The SAT Grafana Dashboards display messages that are generated by the HSN (High Speed Network) and reported through Redfish. The messages are displayed based on severity.
Grafana can be accessed via web browser at the following URL:
https://sma-grafana.cmn.<site-domain>
The value of site-domain
can be obtained as follows:
ncn-m001:~ # kubectl get secret site-init -n loftsman -o jsonpath='{.data.customizations\.yaml}' | \
base64 -d | grep "external:"
That command will produce the following output, for example:
external: EXAMPLE_DOMAIN.com
This would result in the address for Grafana being https://sma-grafana.cmn.EXAMPLE_DOMAIN.com
For more information on accessing the Grafana Dashboards, refer to Access the Grafana Monitoring UI in the SMA product documentation.
For more information on the interpretation of metrics for the SAT Grafana Dashboards, refer to “Fabric Telemetry Kafka Topics” in the SMA product documentation.
There are four Fabric Telemetry dashboards used in SAT that report on the HSN. Two contain chart panels and two display telemetry in a tabular format.
Dashboard Name | Display Type |
---|---|
Fabric Congestion | Chart Panels |
Fabric RFC3635 | Chart Panels |
Fabric Errors | Tabular Format |
Fabric Port State | Tabular Format |
The tabular format presents a single point of telemetry for a given location and metric, either because the telemetry is not numerical or that it changes infrequently. The value shown is the most recently reported value for that location during the time range selected, if any. The interval setting is not used for tabular dashboards.
Shows the Interval and Locations Options for the available telemetry.
The value of the Interval option sets the time resolution of the received telemetry. This works a bit like a histogram, with the available telemetry in an interval of time going into a “bucket” and averaging out to a single point on the chart or table. The special value auto will choose an interval based on the time range selected.
For more information, refer to Grafana Templates and Variables.
The Locations option allows restriction of the telemetry shown by locations, either individual links or all links in a switch. The selection presented updates dynamically according to time range, except for the errors dashboard, which always has entries for all links and switches, although the errors shown are restricted to the selected time range.
The chart panels for the RFC3635 and Congestion dashboards allow selection of a single location from the chart’s legend or the trace on the chart.
SAT Grafana Dashboards provide system administrators a way to view fabric telemetry data across all Rosetta switches in the system and assess the past and present health of the high-speed network. It also allows the ability to drill down to view data for specific ports on specific switches.

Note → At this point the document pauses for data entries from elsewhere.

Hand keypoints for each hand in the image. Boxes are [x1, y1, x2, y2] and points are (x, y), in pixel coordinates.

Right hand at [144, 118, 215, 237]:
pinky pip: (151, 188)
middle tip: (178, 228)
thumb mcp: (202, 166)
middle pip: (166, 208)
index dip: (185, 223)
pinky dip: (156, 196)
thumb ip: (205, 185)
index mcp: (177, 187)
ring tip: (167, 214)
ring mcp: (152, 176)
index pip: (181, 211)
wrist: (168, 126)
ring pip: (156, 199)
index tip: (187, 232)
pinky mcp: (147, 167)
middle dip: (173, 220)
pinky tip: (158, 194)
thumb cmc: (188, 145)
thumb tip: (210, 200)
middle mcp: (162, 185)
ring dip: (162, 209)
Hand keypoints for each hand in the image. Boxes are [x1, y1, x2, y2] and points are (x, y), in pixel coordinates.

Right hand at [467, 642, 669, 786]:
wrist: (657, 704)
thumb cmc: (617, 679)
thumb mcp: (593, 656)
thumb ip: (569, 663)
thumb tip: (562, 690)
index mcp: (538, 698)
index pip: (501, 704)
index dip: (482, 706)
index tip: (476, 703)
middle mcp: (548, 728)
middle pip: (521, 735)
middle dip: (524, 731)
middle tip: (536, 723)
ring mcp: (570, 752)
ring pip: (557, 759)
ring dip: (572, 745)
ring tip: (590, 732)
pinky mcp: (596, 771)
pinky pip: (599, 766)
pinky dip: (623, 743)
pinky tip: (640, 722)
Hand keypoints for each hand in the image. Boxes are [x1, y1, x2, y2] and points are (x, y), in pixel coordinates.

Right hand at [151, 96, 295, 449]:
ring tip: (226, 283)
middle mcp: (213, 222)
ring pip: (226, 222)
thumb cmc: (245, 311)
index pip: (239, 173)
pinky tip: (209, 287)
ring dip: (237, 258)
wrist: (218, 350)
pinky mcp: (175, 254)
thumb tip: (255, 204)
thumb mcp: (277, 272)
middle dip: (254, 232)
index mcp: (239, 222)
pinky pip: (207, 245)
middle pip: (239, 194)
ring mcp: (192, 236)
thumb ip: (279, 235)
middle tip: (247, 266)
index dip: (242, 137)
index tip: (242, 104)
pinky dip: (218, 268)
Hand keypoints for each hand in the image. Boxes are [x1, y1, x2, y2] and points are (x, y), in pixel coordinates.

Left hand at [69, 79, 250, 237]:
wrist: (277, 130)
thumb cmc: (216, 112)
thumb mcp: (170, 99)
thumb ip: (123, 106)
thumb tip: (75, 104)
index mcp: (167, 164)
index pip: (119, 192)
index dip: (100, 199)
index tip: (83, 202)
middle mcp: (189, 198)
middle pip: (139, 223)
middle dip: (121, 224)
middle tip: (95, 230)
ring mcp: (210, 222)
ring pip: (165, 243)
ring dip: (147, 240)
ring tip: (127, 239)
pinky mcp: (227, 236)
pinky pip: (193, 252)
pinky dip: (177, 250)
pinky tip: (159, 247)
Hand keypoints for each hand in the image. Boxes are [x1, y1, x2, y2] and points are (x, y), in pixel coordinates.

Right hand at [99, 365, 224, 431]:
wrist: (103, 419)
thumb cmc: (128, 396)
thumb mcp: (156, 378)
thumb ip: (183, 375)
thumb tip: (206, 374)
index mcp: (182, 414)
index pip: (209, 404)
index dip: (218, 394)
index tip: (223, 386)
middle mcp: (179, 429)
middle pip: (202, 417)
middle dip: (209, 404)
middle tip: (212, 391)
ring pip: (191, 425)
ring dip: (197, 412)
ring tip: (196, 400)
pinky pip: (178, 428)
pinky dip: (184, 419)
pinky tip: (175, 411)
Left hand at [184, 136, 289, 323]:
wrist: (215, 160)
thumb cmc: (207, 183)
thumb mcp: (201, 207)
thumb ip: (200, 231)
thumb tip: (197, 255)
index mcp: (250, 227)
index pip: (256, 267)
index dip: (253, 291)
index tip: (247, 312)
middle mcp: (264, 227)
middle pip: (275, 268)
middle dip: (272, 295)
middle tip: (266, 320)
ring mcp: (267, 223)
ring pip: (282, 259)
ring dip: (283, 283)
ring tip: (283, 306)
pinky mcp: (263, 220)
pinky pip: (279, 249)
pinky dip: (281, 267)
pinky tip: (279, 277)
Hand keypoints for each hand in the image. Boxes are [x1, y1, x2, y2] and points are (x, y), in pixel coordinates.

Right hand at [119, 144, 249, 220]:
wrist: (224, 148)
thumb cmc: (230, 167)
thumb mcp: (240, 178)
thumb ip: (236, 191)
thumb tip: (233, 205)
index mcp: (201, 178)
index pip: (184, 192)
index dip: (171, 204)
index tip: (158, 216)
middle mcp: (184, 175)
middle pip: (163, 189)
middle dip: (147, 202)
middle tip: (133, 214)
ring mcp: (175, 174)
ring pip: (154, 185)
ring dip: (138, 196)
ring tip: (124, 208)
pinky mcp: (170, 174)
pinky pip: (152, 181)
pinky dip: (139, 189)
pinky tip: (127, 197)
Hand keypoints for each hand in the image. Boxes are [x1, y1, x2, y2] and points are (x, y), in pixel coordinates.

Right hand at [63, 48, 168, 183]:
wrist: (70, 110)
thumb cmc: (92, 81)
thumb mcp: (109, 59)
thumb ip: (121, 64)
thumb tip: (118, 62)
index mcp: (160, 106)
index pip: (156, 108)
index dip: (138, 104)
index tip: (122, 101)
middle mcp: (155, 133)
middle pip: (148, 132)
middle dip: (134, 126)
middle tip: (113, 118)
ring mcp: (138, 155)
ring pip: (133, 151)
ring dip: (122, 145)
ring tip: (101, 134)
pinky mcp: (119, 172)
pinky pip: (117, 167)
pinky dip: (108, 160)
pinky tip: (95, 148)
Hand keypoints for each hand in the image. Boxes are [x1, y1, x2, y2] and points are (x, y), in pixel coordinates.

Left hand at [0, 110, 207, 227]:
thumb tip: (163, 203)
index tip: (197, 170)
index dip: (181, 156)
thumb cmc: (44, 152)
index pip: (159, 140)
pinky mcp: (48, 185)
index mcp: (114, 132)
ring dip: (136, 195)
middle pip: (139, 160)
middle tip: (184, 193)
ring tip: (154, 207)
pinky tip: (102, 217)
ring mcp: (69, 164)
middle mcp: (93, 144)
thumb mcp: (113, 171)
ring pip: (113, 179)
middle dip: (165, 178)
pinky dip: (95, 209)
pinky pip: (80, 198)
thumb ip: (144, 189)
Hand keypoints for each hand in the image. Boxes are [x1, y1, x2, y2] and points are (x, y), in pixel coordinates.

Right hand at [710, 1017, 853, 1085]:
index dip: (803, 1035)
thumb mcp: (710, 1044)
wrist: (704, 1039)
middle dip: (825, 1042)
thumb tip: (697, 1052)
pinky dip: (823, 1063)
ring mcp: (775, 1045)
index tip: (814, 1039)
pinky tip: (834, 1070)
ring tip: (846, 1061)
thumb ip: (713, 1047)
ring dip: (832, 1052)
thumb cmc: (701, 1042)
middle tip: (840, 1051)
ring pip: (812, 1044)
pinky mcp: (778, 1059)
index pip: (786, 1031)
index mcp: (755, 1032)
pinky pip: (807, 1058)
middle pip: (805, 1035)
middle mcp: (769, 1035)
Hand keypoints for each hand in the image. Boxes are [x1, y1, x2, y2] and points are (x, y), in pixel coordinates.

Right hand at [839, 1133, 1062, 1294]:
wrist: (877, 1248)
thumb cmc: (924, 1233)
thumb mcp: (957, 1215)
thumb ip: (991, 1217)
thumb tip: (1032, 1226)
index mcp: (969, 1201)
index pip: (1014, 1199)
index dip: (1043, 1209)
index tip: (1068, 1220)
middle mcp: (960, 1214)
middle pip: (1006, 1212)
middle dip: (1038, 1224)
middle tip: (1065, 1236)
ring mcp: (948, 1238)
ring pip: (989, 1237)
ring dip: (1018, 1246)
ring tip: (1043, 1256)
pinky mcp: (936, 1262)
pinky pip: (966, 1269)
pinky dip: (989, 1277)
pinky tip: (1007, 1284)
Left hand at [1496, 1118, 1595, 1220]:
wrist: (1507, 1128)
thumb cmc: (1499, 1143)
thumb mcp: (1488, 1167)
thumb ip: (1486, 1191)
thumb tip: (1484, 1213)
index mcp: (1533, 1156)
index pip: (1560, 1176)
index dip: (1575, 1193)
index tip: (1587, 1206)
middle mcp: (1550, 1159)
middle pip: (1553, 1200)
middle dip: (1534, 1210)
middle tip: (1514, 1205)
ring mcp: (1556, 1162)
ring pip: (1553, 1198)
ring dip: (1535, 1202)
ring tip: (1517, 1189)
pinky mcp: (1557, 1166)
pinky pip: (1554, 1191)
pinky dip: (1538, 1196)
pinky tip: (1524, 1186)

This dashboard contains the variable, Port Type not found in the other dashboards. The possible values are edge, local, and global and correspond to the link’s relationship to the network topology. The locations presented in the panels are restricted to the values (any combination, defaults to “all”) selected.
The metric values for links of a given port type are similar in value to each other but very distinct from the values of other types. If the values for different port types are all plotted together, the values for links with lower values are indistinguishable from zero when plotted.
The port type of a link is reported as a port state “subtype” event when defined at port initialization.
This dashboard reports error counters in a tabular format in three panels.
There is no Interval option because this parameter is not used to set a coarseness of the data. Only a single value is presented that displays the most recent value in the time range.
Unlike other dashboards, the locations presented are all locations in the system rather than having telemetry within the time range selected. However, the values are taken from telemetry within the time range.
There is no Interval option because this parameter is not used to set a coarseness of the data. Only a single value is presented that displays the most recent value in the time range.
The Fabric Port State telemetry is distinct because it typically is not numeric. It also updates infrequently, so a long time range may be necessary to obtain any values. Port State is refreshed daily, so a time range of 24 hours results in all states for all links in the system being shown.
The three columns named, group, switch, and port are not port state events, but extra information included with all port state events.
For more information on performance counters, refer to Definitions of Managed Objects for the Ethernet-like Interface Types, an Internet standards document.
Because these metrics are counters that only increase over time, the values plotted are the change in the counter’s value over the interval setting.